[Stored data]
—————

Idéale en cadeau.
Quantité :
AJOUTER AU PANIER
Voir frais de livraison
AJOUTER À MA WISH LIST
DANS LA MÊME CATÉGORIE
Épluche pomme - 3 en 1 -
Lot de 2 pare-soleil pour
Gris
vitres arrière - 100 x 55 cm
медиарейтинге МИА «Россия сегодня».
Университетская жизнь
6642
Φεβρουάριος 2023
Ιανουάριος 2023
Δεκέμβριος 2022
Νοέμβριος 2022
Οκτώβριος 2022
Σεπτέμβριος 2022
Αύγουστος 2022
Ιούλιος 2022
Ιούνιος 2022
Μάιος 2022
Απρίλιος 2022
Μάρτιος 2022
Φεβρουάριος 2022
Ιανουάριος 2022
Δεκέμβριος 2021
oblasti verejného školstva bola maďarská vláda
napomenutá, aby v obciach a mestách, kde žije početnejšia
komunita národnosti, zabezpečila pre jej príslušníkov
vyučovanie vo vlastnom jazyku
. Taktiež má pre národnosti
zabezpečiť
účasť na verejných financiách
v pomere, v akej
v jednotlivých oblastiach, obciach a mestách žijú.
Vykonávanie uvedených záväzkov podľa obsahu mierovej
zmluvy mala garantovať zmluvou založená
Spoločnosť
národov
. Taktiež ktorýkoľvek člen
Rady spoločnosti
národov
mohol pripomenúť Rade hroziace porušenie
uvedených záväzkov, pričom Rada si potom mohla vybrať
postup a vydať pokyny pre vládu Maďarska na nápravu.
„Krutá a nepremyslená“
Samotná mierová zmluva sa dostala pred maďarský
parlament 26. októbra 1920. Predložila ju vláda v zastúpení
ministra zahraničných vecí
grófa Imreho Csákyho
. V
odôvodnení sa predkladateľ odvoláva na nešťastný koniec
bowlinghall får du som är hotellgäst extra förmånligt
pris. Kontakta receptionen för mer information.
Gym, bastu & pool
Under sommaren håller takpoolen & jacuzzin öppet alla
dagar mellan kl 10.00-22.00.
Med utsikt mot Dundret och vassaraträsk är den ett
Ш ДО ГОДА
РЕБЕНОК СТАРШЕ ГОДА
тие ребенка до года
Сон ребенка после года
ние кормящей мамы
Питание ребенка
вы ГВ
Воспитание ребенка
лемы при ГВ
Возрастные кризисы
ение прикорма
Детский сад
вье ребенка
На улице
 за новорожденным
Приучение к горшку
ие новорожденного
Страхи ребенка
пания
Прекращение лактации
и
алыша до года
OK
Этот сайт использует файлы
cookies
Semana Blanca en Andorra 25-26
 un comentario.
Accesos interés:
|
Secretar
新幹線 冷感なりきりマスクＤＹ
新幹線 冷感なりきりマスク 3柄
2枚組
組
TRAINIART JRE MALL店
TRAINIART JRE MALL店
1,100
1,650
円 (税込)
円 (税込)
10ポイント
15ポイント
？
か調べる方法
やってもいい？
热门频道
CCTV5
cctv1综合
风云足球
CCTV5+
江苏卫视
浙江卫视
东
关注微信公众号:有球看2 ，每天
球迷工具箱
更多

—————

● **Your task**:
Count how many lines of the data contain the string "mestách", treating uppercase and lowercase as different, and reply with the number alone.

● **Reply to the exercise**:
2